In a computer simulation, the team found this system to be up to 30% more efficient compared to motorized blinds and smart windows. So, when the midday sun is beating down on your desk, you could dim the window and keep your space cool; and when it sets, or a summer storm rolls in, you could lighten it back up.The advantage of the fluid system is an extreme level of precision. Most shading systems are binary: you roll blinds up or down and flip shutters open or closed. But fluid-controlled windows would be like closing and opening hundreds of tiny blinds at different times of day and in different locations across a windowed façade. To borrow another biological analogy: an octopus has more neurons on its tentacles than in its brain, which allows “amazing levels of control right at the skin,” says Kay. Translate that to a building, and instead of a central “brain” guided by radiators, air conditioners, and other mechanical systems, you have firsthand control right on the skin, aka the facade.
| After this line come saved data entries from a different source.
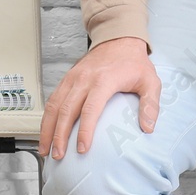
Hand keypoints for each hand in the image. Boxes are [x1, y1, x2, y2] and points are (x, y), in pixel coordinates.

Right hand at [39, 36, 160, 159]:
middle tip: (58, 155)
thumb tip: (148, 128)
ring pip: (55, 104)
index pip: (90, 108)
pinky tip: (45, 131)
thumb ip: (150, 105)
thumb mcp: (150, 81)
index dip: (85, 130)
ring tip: (45, 148)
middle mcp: (84, 79)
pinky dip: (47, 116)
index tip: (82, 149)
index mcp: (104, 80)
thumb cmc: (133, 62)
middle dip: (60, 134)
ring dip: (48, 128)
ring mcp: (73, 78)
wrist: (118, 39)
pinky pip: (53, 98)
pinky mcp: (67, 78)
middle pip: (67, 109)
The idea presents a few challenges before it could actually show up in a building, mostly around the infrastructure necessary to control those fluids. The team envisions that each pigmented pattern—or bloom—would be controlled via a computer-powered digital pump: Adding more colored water would make the bloom larger (and the window darker), removing water would make it smaller. “The combination of what our material can do and what digital and AI can do, if we bring these together, you can imagine a skin that can do anything you want,” says Kay.

For now, the scientists have built a prototype the size of a windowpane. Next on the list? Hiring “an army of undergraduate students” and figuring out how to scale this up to a point that transcends windows. “If you can make a window better thermally, there’s no reason to have windows separate from walls,” says Kay. In other words, architects could turn entire facades into adaptive skins that can take on various properties—from living art murals, to windows that can adapt to our circadian rhythm by taking on different hues depending on the time of day.

All of this thanks to a tiny little creature that happens to be the whales’ favorite snack.